- Task directions -
Set down only what runs from the line containing "Where is the floor" through the last line of the data, exactly as it reads.

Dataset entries
---+---

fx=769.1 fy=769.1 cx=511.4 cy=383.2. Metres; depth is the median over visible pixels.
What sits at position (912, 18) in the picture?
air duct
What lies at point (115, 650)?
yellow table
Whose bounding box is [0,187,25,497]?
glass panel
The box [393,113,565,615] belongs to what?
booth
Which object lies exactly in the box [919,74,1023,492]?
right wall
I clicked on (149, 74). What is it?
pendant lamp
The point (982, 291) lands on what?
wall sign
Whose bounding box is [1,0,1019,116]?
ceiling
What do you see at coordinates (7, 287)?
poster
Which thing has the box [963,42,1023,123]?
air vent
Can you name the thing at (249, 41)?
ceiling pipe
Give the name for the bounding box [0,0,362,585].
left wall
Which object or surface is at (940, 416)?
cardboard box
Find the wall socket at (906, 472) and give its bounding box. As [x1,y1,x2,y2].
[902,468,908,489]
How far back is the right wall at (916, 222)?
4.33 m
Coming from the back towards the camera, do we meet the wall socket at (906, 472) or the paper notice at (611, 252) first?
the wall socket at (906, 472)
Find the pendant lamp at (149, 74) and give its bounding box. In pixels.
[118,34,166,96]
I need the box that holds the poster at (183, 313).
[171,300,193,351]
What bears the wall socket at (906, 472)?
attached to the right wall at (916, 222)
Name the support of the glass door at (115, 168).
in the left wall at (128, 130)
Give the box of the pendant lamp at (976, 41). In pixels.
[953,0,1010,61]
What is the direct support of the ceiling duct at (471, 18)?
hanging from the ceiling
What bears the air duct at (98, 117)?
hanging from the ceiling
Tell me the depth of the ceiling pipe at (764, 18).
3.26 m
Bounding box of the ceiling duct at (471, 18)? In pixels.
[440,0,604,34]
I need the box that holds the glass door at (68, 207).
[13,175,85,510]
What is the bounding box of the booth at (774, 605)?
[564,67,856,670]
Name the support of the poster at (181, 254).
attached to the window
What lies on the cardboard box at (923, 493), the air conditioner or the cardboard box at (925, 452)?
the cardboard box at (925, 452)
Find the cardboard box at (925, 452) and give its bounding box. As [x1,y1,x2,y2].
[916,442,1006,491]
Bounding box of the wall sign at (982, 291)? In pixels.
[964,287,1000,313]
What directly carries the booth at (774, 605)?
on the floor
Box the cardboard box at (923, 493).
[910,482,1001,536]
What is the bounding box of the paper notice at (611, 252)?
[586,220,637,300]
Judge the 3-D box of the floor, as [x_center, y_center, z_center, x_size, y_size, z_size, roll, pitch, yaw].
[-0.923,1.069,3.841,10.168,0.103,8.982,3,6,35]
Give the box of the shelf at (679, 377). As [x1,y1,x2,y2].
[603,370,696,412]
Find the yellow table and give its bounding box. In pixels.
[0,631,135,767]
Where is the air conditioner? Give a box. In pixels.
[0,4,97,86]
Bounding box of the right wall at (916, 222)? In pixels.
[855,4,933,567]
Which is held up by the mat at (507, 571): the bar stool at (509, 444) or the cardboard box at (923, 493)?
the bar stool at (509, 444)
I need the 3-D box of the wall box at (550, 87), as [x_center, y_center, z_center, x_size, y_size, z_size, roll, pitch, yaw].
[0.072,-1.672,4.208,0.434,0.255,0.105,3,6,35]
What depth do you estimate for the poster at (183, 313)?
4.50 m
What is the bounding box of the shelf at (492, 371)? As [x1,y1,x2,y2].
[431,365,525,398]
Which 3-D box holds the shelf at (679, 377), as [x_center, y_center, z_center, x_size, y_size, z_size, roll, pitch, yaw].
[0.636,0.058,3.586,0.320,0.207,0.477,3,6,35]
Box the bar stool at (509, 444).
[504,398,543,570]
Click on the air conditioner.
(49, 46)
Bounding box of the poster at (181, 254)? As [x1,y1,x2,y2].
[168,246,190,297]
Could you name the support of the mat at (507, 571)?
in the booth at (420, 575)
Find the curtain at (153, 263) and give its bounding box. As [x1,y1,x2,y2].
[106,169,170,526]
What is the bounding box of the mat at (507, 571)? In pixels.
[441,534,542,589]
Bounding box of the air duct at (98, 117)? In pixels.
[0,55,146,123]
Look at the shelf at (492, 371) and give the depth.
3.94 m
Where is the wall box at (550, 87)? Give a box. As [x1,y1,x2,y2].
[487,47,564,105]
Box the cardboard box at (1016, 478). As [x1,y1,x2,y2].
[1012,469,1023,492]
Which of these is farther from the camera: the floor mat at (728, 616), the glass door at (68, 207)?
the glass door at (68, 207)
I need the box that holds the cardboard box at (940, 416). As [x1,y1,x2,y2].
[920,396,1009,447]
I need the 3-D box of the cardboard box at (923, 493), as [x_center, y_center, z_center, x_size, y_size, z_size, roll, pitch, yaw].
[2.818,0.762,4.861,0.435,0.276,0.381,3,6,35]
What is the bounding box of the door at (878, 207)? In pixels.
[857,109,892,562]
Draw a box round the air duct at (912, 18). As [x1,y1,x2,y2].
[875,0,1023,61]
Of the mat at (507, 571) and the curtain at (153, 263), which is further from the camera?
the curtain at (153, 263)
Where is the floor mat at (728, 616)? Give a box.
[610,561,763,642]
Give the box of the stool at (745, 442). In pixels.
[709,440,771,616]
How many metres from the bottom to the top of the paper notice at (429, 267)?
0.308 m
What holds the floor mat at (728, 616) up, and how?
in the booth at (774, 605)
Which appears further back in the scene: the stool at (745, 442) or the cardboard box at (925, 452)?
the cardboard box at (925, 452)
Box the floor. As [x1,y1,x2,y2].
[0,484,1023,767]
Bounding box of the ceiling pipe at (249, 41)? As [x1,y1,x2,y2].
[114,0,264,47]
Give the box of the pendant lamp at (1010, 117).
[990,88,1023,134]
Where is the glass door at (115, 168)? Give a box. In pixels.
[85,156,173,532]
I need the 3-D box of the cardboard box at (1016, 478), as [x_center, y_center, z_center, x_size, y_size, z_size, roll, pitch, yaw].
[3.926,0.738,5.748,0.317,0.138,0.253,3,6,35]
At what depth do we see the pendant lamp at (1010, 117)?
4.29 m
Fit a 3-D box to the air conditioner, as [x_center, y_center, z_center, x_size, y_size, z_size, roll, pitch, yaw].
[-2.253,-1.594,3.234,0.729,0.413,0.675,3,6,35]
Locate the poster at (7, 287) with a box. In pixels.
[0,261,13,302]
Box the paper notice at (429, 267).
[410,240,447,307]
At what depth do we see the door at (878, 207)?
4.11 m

---+---

- Finished exercise -
Where is the floor mat at (728, 616)? Give a box.
[610,561,763,642]
Give the box of the stool at (745, 442). In pixels.
[709,440,771,616]
How many metres from the bottom to the top of the paper notice at (429, 267)?
0.308 m
What holds the floor mat at (728, 616) up, and how?
in the booth at (774, 605)
Which appears further back in the scene: the stool at (745, 442) or the cardboard box at (925, 452)?
the cardboard box at (925, 452)
Box the floor. As [x1,y1,x2,y2].
[0,484,1023,767]
Bounding box of the ceiling pipe at (249, 41)? As [x1,y1,x2,y2].
[114,0,264,47]
Give the box of the pendant lamp at (1010, 117).
[990,88,1023,134]
Where is the glass door at (115, 168)? Give a box. In pixels.
[85,156,173,532]
I need the 3-D box of the cardboard box at (1016, 478), as [x_center, y_center, z_center, x_size, y_size, z_size, roll, pitch, yaw].
[3.926,0.738,5.748,0.317,0.138,0.253,3,6,35]
At what depth do we see the pendant lamp at (1010, 117)?
4.29 m
Fit a 3-D box to the air conditioner, as [x_center, y_center, z_center, x_size, y_size, z_size, roll, pitch, yaw].
[-2.253,-1.594,3.234,0.729,0.413,0.675,3,6,35]
Locate the poster at (7, 287) with a box. In pixels.
[0,261,13,302]
Box the paper notice at (429, 267).
[410,240,447,307]
At what depth do we see the door at (878, 207)?
4.11 m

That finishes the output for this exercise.